DOCUMENT EXCERPT:
^^^^

CIRCIA is the most consequential cyber regulatory event for U.S. businesses since GDPR, and the most important near-term compliance event for P&C cyber insurers in 2026. The standard cyber claim workflow, notify insurer, engage approved vendor, receive pre-authorization, was built around state breach laws with 30 to 60 day timelines. The 72-hour clock runs independently and cannot be paused for insurer approval. The 24-hour post-payment ransomware obligation compresses the window for counsel, adjusters, negotiators, and executives.

Implications for You

  • Carriers acting as primary incident response advisors must update playbooks immediately or risk creating regulatory exposure for policyholders.

  • Policies that do not explicitly address CIRCIA compliance costs and their intersection with ransomware response protocols have a coverage gap.

  • For underwriters, CIRCIA reports are protected from civil litigation and FOIA, but the reporting regime creates a new federal data stream regulators will eventually use for systemic risk analysis, a future pricing signal.

  • The CISA exposure is its own underwriting lesson: contractor security hygiene, particularly GitHub configuration and third-party developer access governance, is now a material underwriting variable, not a checkbox.

  • This applies most directly to cyber insurers writing federal contractors and defense industrial base entities, where contractor hygiene now sits inside the loss model.

^^^^

DATASET RECORDS:

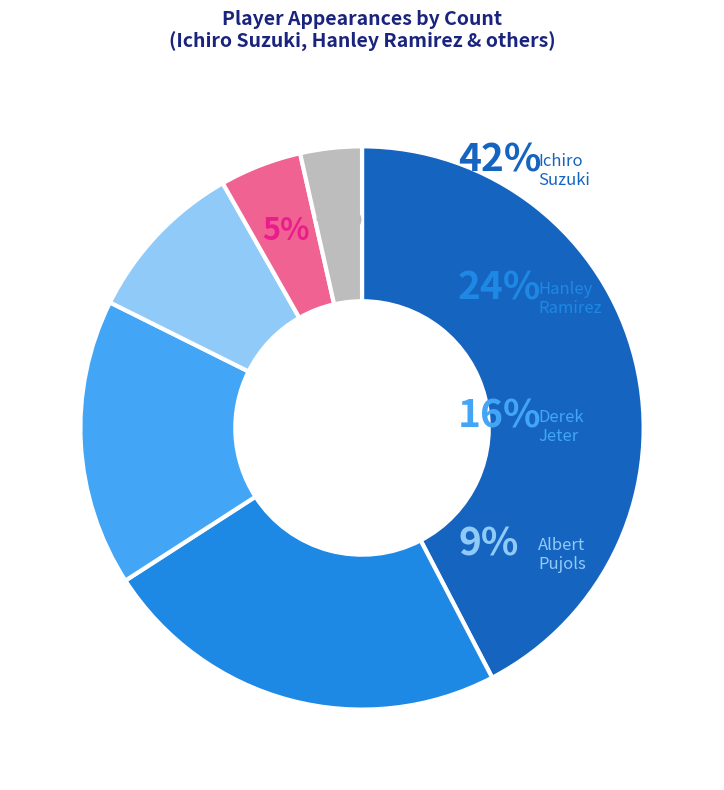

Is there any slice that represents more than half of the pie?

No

^^^^

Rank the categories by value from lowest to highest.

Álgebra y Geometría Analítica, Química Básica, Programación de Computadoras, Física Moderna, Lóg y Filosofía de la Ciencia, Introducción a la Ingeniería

^^^^

REQUIRED WORK:
• a. Do these statements agree with the CIRCIA excerpt: (i) the 72-hour clock can be paused while awaiting insurer approval; (ii) CIRCIA reports are protected from civil litigation and FOIA; (iii) the ransomware obligation after payment runs for 48 hours? For each, answer yes or no and quote the deciding words.
• b. Can you give the CIRCIA excerpt again from "CIRCIA is the" up to and including "a coverage gap.", changing "playbooks" to "procedures"?
The lines have no connection to the CIRCIA excerpt.

RESPONSES TO THE EXERCISE:
• a.
(i) No: "The 72-hour clock runs independently and cannot be paused for insurer approval."
(ii) Yes: "CIRCIA reports are protected from civil litigation and FOIA"
(iii) No: "The 24-hour post-payment ransomware obligation compresses the window for counsel, adjusters, negotiators, and executives."

• b.
CIRCIA is the most consequential cyber regulatory event for U.S. businesses since GDPR, and the most important near-term compliance event for P&C cyber insurers in 2026. The standard cyber claim workflow, notify insurer, engage approved vendor, receive pre-authorization, was built around state breach laws with 30 to 60 day timelines. The 72-hour clock runs independently and cannot be paused for insurer approval. The 24-hour post-payment ransomware obligation compresses the window for counsel, adjusters, negotiators, and executives.

Implications for You

  • Carriers acting as primary incident response advisors must update procedures immediately or risk creating regulatory exposure for policyholders.

  • Policies that do not explicitly address CIRCIA compliance costs and their intersection with ransomware response protocols have a coverage gap.